Last week a federal judge granted Colorado Christian University an injunction from Obamacare’s mandate that they offer employees and students birth control pills and abortion drugs. Like other institutions, the school faced fines for refusing to follow the law.
“I conclude that there is a substantial likelihood that CCU can show that the ACA and the regulations constitute a substantial burden on the exercise of its religion,” Judge Robert E. Blackburn wrote. “Obversely, the government has not shown that this substantial burden is permissible under the [Religious Freedom Restoration Act] because the Mandate is in furtherance of a compelling governmental interest.”
The Becket Fund for Religious Freedom, which represents the school, is one of at least two such organizations that have achieved recent court victories. The Alliance Defending Freedom (ADF) has been in the news recently. Last month, two ADC-represented Christian colleges, Dordt College and Cornerstone University, were granted temporary injunctions against the requirement to pay for drugs that induce abortions. The ADC also represented the town of Greece, New York, in a U.S. Supreme Court case. The court ruled that the city may continue opening council meetings with prayer.
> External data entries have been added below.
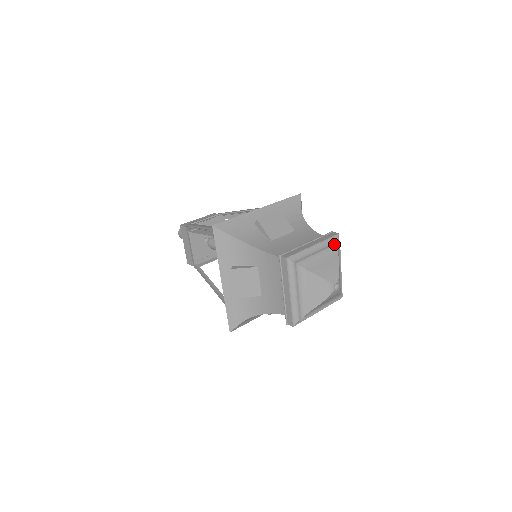
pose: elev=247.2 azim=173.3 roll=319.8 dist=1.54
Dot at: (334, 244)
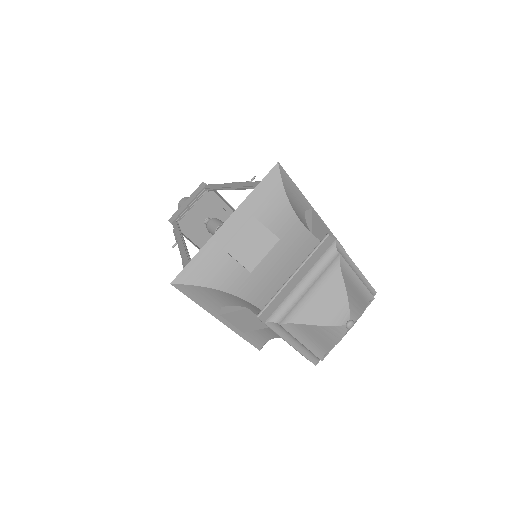
Dot at: (331, 263)
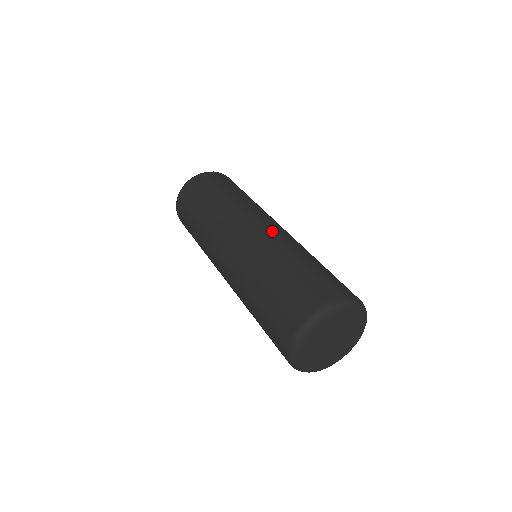
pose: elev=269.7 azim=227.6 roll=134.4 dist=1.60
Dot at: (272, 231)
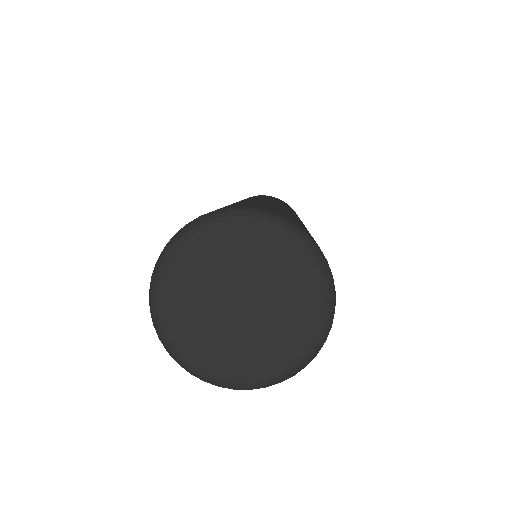
Dot at: occluded
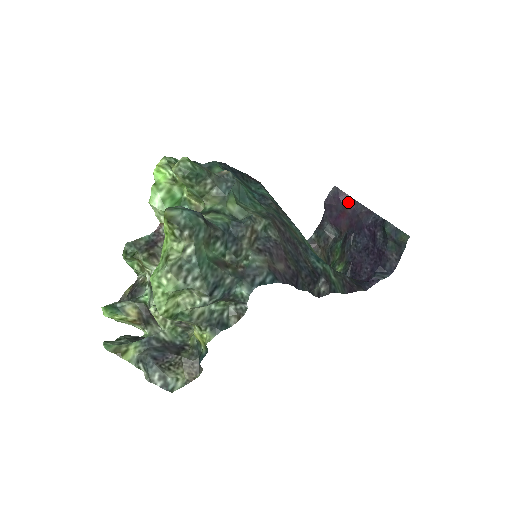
The Obamacare mandate exempts churches, but as these and other court victories (albeit temporary) show, it doesn’t go far enough. The question is, why does the so-called health care reform bill require employers to offer and pay for drugs that employees can obtain relatively cheaply and over-the-counter? They can buy birth control pills, Plan B, condoms, the sponge, and spermicides at stories like Walmart.
Of course, something else is going on. The goal is to eradicate religious protections, particularly for Christians. Leftists seek to quell dissent–judgments–about permissive behavior through government fiat. Hobby Lobby and other Christian-owned business are awaiting the Supreme Court’s decision on whether owners will be forced to violate their religious beliefs or pay millions in fines.